-- Data for the task follows --

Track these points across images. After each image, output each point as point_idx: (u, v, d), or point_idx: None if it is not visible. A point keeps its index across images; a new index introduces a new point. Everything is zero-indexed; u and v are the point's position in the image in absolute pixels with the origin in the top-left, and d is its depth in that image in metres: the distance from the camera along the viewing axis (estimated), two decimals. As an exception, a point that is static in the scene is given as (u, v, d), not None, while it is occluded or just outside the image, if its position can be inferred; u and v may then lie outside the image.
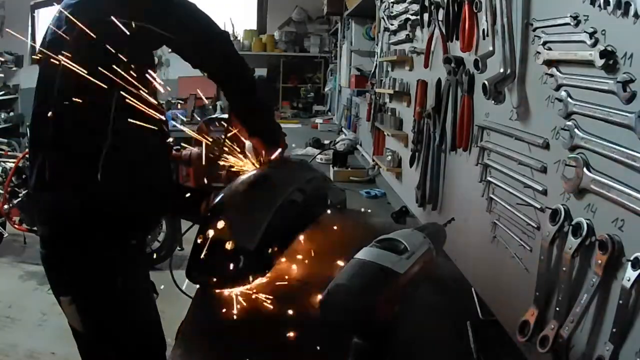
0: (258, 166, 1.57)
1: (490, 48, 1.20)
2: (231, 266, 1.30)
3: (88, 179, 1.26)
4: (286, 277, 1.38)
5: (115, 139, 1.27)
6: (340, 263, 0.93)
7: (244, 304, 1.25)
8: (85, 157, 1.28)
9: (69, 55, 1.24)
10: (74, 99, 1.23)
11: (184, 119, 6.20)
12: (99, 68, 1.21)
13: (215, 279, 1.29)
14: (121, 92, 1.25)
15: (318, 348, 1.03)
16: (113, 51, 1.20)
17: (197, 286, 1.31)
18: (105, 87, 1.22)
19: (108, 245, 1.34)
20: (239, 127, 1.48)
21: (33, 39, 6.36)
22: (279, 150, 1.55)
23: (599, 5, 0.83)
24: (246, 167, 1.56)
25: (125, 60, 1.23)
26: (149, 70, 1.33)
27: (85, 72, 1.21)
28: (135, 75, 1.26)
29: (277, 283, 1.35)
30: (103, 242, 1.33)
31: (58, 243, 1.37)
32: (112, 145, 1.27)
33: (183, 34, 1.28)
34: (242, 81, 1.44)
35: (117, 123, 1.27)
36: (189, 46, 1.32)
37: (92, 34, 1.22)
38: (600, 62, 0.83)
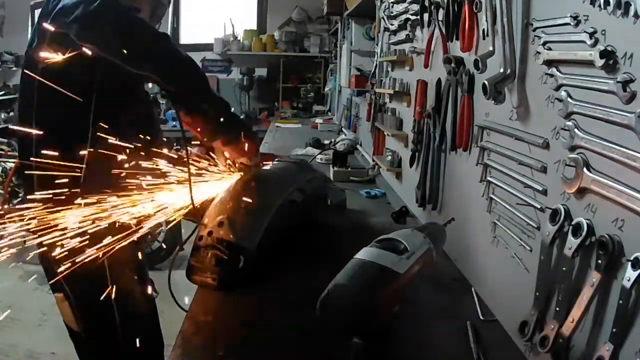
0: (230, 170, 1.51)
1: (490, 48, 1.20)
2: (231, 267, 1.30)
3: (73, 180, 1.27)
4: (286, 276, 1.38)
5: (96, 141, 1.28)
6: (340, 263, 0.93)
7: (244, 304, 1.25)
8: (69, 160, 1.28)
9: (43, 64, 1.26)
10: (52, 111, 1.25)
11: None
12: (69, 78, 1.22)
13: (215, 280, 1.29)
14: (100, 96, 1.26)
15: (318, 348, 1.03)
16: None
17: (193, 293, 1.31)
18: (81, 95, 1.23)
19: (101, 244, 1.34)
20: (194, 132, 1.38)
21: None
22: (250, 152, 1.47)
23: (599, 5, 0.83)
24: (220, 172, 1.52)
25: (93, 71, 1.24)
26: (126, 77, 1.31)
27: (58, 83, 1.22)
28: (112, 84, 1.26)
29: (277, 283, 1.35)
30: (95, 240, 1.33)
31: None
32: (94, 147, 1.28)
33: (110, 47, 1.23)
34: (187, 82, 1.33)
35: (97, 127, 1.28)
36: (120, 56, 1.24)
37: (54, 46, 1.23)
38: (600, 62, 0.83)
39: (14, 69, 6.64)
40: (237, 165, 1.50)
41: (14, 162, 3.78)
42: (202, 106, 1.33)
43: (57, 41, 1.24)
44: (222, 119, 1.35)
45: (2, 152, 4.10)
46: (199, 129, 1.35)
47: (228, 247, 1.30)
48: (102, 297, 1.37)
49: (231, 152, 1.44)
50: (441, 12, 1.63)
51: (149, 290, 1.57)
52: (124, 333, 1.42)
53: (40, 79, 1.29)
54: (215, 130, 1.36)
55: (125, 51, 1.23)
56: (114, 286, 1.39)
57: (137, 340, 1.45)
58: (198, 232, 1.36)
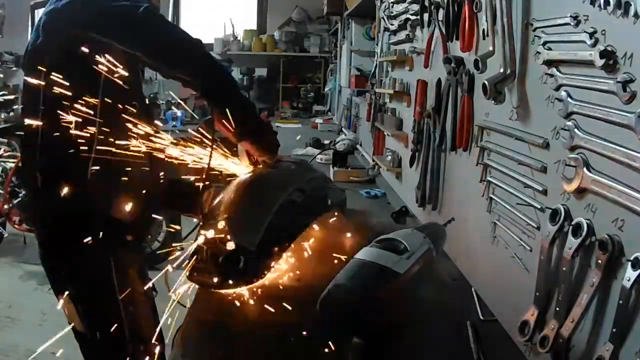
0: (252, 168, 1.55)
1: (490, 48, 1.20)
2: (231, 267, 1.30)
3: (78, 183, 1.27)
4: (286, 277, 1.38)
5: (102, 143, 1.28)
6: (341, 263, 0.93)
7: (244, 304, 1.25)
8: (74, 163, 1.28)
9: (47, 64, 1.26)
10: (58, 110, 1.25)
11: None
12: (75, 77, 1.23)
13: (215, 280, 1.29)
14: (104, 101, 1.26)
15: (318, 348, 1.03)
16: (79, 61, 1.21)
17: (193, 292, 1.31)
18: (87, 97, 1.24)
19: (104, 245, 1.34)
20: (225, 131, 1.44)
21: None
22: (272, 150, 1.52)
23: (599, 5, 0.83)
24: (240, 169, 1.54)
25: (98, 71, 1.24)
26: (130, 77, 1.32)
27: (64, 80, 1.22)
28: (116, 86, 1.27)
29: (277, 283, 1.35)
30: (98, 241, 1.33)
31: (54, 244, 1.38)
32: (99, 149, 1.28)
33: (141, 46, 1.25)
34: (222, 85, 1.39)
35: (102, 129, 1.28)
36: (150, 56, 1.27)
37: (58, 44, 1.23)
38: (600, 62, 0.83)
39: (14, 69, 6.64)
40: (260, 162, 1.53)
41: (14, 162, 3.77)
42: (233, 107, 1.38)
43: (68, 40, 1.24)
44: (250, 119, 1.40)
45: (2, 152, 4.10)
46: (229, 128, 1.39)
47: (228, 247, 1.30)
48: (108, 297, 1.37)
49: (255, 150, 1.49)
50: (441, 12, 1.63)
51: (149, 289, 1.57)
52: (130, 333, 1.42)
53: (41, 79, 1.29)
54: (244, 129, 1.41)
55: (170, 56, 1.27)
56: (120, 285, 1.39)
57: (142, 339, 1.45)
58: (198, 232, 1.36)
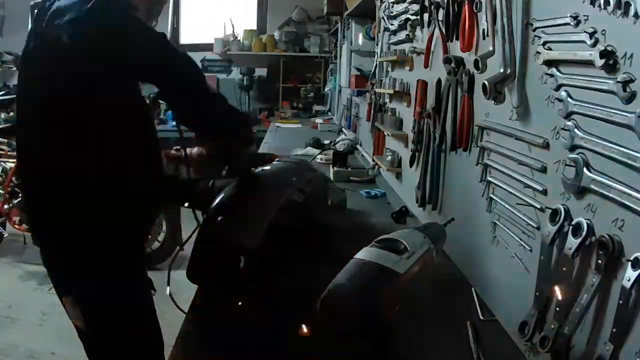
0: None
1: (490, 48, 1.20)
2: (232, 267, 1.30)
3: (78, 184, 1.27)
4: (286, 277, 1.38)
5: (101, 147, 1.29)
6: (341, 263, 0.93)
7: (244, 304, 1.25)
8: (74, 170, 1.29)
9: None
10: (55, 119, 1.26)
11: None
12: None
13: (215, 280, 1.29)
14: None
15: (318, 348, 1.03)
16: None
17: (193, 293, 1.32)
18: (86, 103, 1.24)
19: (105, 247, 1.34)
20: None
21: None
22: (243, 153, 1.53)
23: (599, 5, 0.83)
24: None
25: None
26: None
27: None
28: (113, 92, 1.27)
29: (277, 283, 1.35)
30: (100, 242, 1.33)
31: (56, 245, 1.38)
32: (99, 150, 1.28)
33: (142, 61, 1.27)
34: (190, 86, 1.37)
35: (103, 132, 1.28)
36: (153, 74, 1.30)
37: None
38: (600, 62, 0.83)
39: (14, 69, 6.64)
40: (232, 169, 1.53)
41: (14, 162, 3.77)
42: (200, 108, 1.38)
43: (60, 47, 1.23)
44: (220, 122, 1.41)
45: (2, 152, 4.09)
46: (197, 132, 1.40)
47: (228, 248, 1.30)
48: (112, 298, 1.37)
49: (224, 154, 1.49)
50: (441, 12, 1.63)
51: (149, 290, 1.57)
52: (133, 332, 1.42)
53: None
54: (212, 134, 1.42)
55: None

-- Data for the task concluded --

- _What to produce_
Each line from the beginning of the entries up to and including the one containing "25: (93, 71, 1.24)" must be restated exactly. Pictures are to be left out.

- _Task solution_
Track these points across images. After each image, output each point as point_idx: (u, v, d), or point_idx: None if it is not visible. A point keeps its index across images; a new index introduces a new point. Everything is zero-indexed; u and v are the point's position in the image in absolute pixels with the origin in the top-left, and d is its depth in that image in metres: the distance from the camera along the viewing axis (estimated), two decimals. As an exception, a point that is static in the scene is given as (u, v, d), not None, while it is occluded or just outside the image, if its position can be inferred; u and v may then lie outside the image.
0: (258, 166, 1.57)
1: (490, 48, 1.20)
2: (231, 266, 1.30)
3: (88, 179, 1.26)
4: (286, 277, 1.38)
5: (115, 139, 1.27)
6: (340, 263, 0.93)
7: (244, 304, 1.25)
8: (85, 157, 1.28)
9: (69, 55, 1.24)
10: (74, 99, 1.23)
11: (184, 119, 6.20)
12: (99, 68, 1.21)
13: (215, 279, 1.29)
14: (121, 92, 1.25)
15: (318, 348, 1.03)
16: (113, 51, 1.20)
17: (197, 286, 1.31)
18: (105, 87, 1.22)
19: (108, 245, 1.34)
20: (239, 127, 1.48)
21: (33, 39, 6.36)
22: (279, 150, 1.55)
23: (599, 5, 0.83)
24: (246, 167, 1.56)
25: (125, 60, 1.23)
26: (149, 70, 1.33)
27: (85, 72, 1.21)
28: (135, 75, 1.26)
29: (277, 283, 1.35)
30: (103, 242, 1.33)
31: (58, 243, 1.37)
32: (112, 145, 1.27)
33: (183, 34, 1.28)
34: (242, 81, 1.44)
35: (117, 123, 1.27)
36: (189, 46, 1.32)
37: (92, 34, 1.22)
38: (600, 62, 0.83)
0: (230, 170, 1.51)
1: (490, 48, 1.20)
2: (231, 267, 1.30)
3: (73, 180, 1.27)
4: (286, 276, 1.38)
5: (96, 141, 1.28)
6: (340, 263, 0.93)
7: (244, 304, 1.25)
8: (69, 160, 1.28)
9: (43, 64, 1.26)
10: (52, 111, 1.25)
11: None
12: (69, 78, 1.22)
13: (215, 280, 1.29)
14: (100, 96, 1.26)
15: (318, 348, 1.03)
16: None
17: (193, 293, 1.31)
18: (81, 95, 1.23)
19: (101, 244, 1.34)
20: (194, 132, 1.38)
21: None
22: (250, 152, 1.47)
23: (599, 5, 0.83)
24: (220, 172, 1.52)
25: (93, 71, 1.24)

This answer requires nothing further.